Another building products group was reporting results this week, and judging from the reception it received, the market was pleasantly surprised. Boral’s (ASX: BLD) revenue climbed 17% to $3.46 billion, while its EBITDA leapt 38% to $454.4 million. Elsewhere, underlying net profit after tax (NPAT) swelled by more than 300% to $142.7 million, and operating cash flow rose 66% to $358.7 million. The catalysts for the improvement in performance were an increase in volumes across all products, pricing traction, and cost-cutting, which led to an increase in margins.
Lithium major Pilbara Minerals (ASX: PLS) rocketed higher this week after the company announced a substantial increase in the mineral resource for its Pilgangoora site. Based on its recent drilling campaign, the miner reported a 36% increase in the total measured, indicated, and inferred resource to 413.8 million tonnes, containing 4.75 million tonnes of lithium oxide, and 101.8 million pounds of tantalum oxide (Ta2O5).
At the same time, the company also reported a 64% increase in the total measured and indicated resource to 337.3 million tonnes, containing 3.94 million tonnes of lithium oxide, and 80.9 million pounds of tantalum oxide. Pilbara’s management confirmed that 80% of the mineral resource is now classified as measured and indicated, providing greater confidence ahead of an ore resource update scheduled for release this quarter.
Also sitting on solid weekly gains entering the Friday trading session were Cettire (ASX: CTT), BSP Financial (ASX: BFL), Johns Lyng Group (ASX: JLG), and Emerald Resources (ASX: EMR).
Which shares dragged on the market?
On the outer at the start of the week was Latin Resources (ASX: LRS), with the lithium and gold explorer shedding nearly 12% of its market cap over the first two trading sessions of the week. That was followed up by an announcement detailing “positive” DMS testwork outcomes on ore sourced from its Colina Deposit. According to the company, the results, including a 93.1% recovery and lithium oxide grade of 5.5%, suggest there is scope to generate a high-grade, low-impurity spodumene concentrate.
Lithium miner Core Lithium (ASX: CXO) had another week to forget, with its shares touching a fresh 52-week low. Since reporting higher costs and lower production forecasts for FY23 and FY25 just a fortnight ago, short sellers have moved in quickly to increase their bets against the company. CXO is now the most shorted stock across the ASX, with an estimated 11.2% of all securities currently sold short. That likely played a role in this week’s slip.

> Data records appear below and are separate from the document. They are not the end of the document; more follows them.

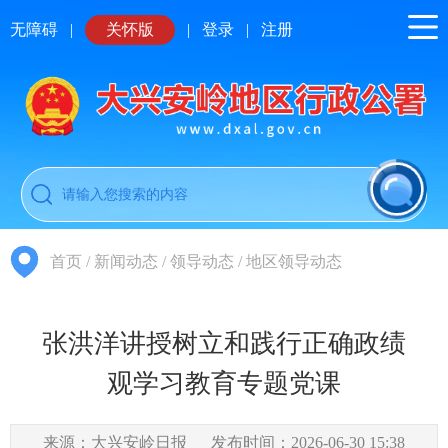
无障碍
|
关怀版
|
登录
|
注册
首页
/
新闻动态
/
领导动态
/
地区领导动态
张洪洋讲授树立和践行正确政绩
观学习教育专题党课
来源：大兴安岭日报
发布时间：2026-06-30 15:38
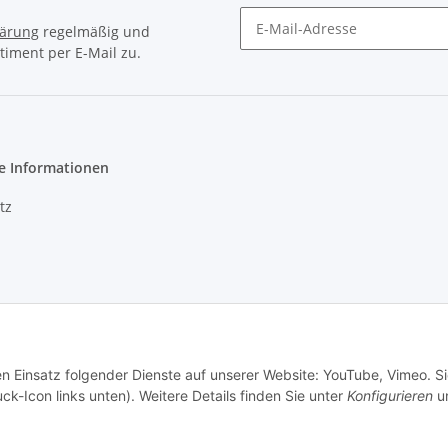
lärung
regelmäßig und
timent per E-Mail zu.
e Informationen
tz
m
setzhinweise
en Einsatz folgender Dienste auf unserer Website: YouTube, Vimeo. S
recht
ck-Icon links unten). Weitere Details finden Sie unter
Konfigurieren
un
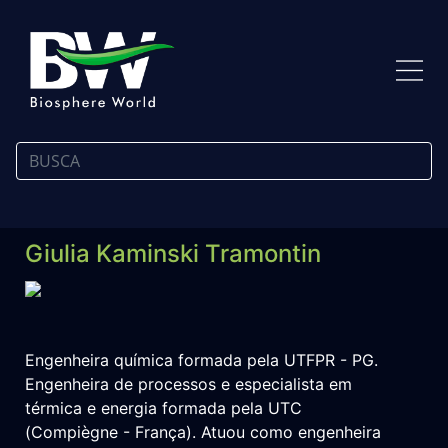
Giulia Kaminski Tramontin
Engenheira química formada pela UTFPR - PG.
Engenheira de processos e especialista em
térmica e energia formada pela UTC
(Compiègne - França). Atuou como engenheira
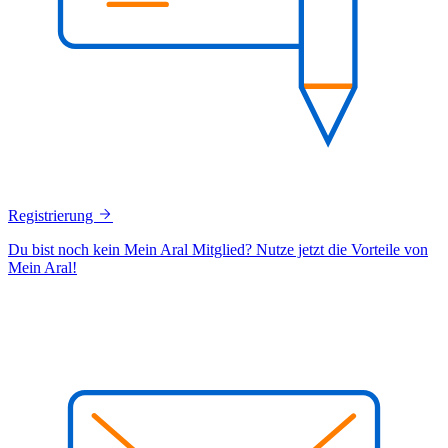
Registrierung
Du bist noch kein Mein Aral Mitglied? Nutze jetzt die Vorteile von
Mein Aral!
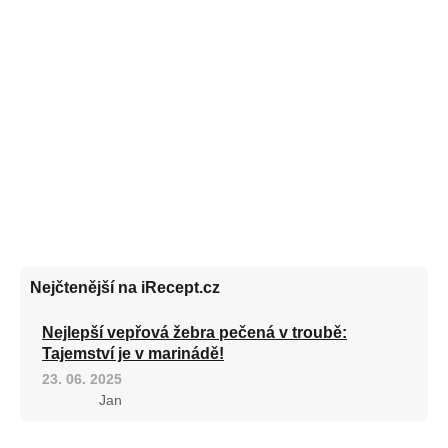
Nejčtenější na iRecept.cz
Nejlepší vepřová žebra pečená v troubě:
Tajemství je v marinádě!
23. 06. 2025
Jan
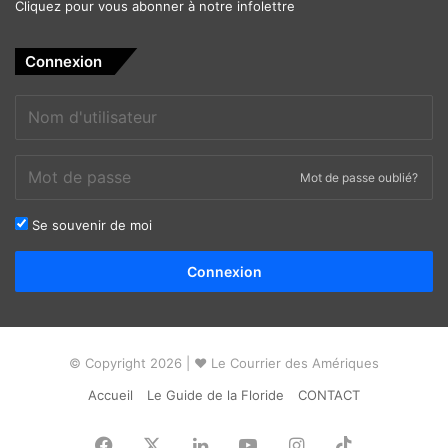
Cliquez pour vous abonner à notre infolettre
Connexion
Mot de passe oublié?
Se souvenir de moi
Alternative:
Connexion
© Copyright 2026 | ❤ Le Courrier des Amériques
Accueil
Le Guide de la Floride
CONTACT
Facebook
X
Linkedin
YouTube
Instagram
TikTok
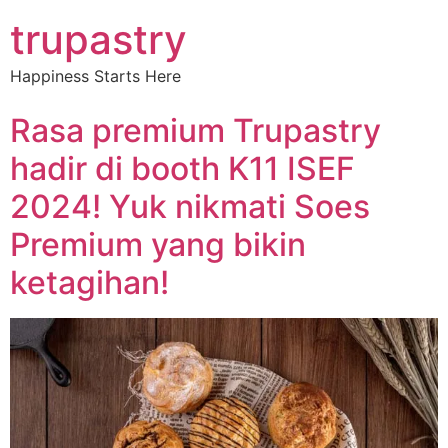
trupastry
Happiness Starts Here
Rasa premium Trupastry
hadir di booth K11 ISEF
2024! Yuk nikmati Soes
Premium yang bikin
ketagihan!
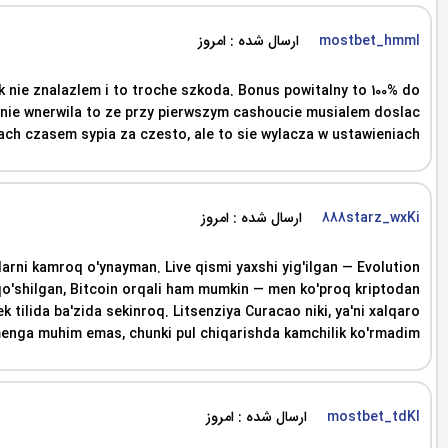
ارسال شده : امروز
mostbet_hmml
k nie znalazlem i to troche szkoda. Bonus powitalny to 100% do
a mnie wnerwila to ze przy pierwszym cashoucie musialem doslac
ach czasem sypia za czesto, ale to sie wylacza w ustawieniach.
ارسال شده : امروز
888starz_wxKi
rni kamroq o'ynayman. Live qismi yaxshi yig'ilgan — Evolution
m qo'shilgan, Bitcoin orqali ham mumkin — men ko'proq kriptodan
tilida ba'zida sekinroq. Litsenziya Curacao niki, ya'ni xalqaro
, menga muhim emas, chunki pul chiqarishda kamchilik ko'rmadim.
ارسال شده : امروز
mostbet_tdKl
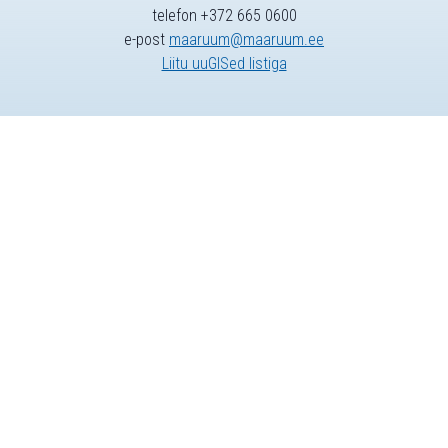
telefon +372 665 0600
e-post
maaruum@maaruum.ee
Liitu uuGISed listiga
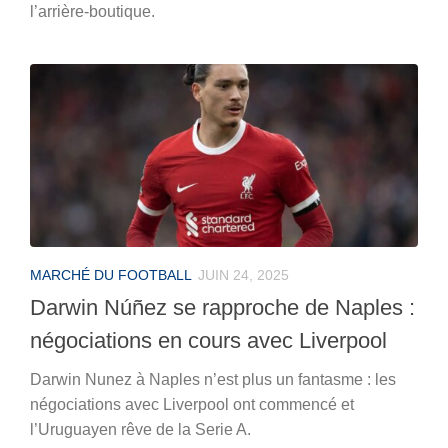
l’arrière-boutique.
MARCHÉ DU FOOTBALL
JUIN 24, 2025
Darwin Núñez se rapproche de Naples :
négociations en cours avec Liverpool
Darwin Nunez à Naples n’est plus un fantasme : les
négociations avec Liverpool ont commencé et
l’Uruguayen rêve de la Serie A.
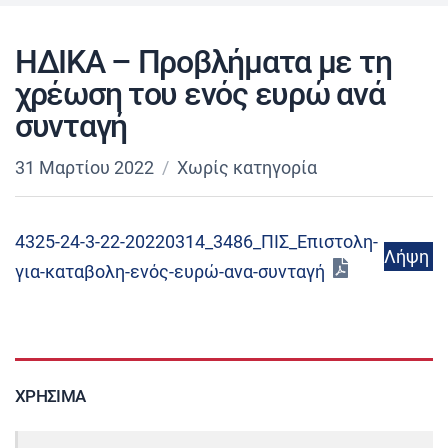
ΗΔΙΚΑ – Προβλήματα με τη
χρέωση του ενός ευρώ ανά
συνταγή
31 Μαρτίου 2022
Χωρίς κατηγορία
4325-24-3-22-20220314_3486_ΠΙΣ_Επιστολη-
Λήψη
για-καταβολη-ενός-ευρώ-ανα-συνταγή
ΧΡΉΣΙΜΑ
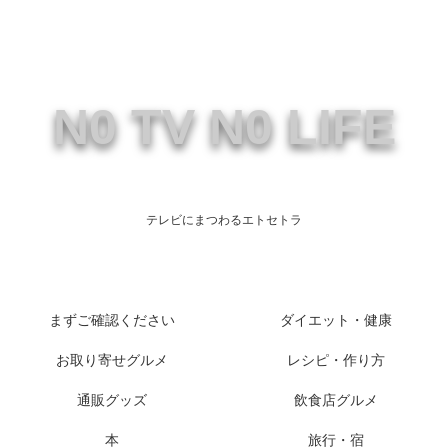
N0 TV N0 LIFE
テレビにまつわるエトセトラ
まずご確認ください
ダイエット・健康
お取り寄せグルメ
レシピ・作り方
通販グッズ
飲食店グルメ
本
旅行・宿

Shares in coal miner Coronado Global Resources (ASX: CRN) tumbled this week after the company reported its half-year results. The sticking point for shareholders was a significant drop in revenue and earnings. Across the period, revenue fell 24.6% to US$1.49 billion, while adjusted EBITDA slumped 58.4% to US$352.3 million. Meanwhile, first-half net income suffered an even larger decline, down 64.6% to US$199.2 million. While lower sales volumes were partly to blame, a 21.8% reduction in the average realised coal price had a more telling effect.
Diversified minerals explorer Chalice Mining (ASX: CHN) was in the news this week, presenting at the Diggers and Dealers mining conference in Kalgoorlie on Monday. At that presentation, the company’s leader indicated that a premium for “greener” nickel had yet to arise in the marketplace. There was also surprise at the Albanese government’s decision to work with Indonesia on critical minerals supply given the country’s environmental oversight record and the fact that it competes with Australian nickel, which has been left off the government’s critical minerals list.
Among the other stocks on the back foot this week we have Judo Capital (ASX: JDO), Imdex (ASX: IMD), Downer (ASX: DOW), Telix Pharmaceuticals (ASX: TLX), and SG Fleet (ASX: SGF).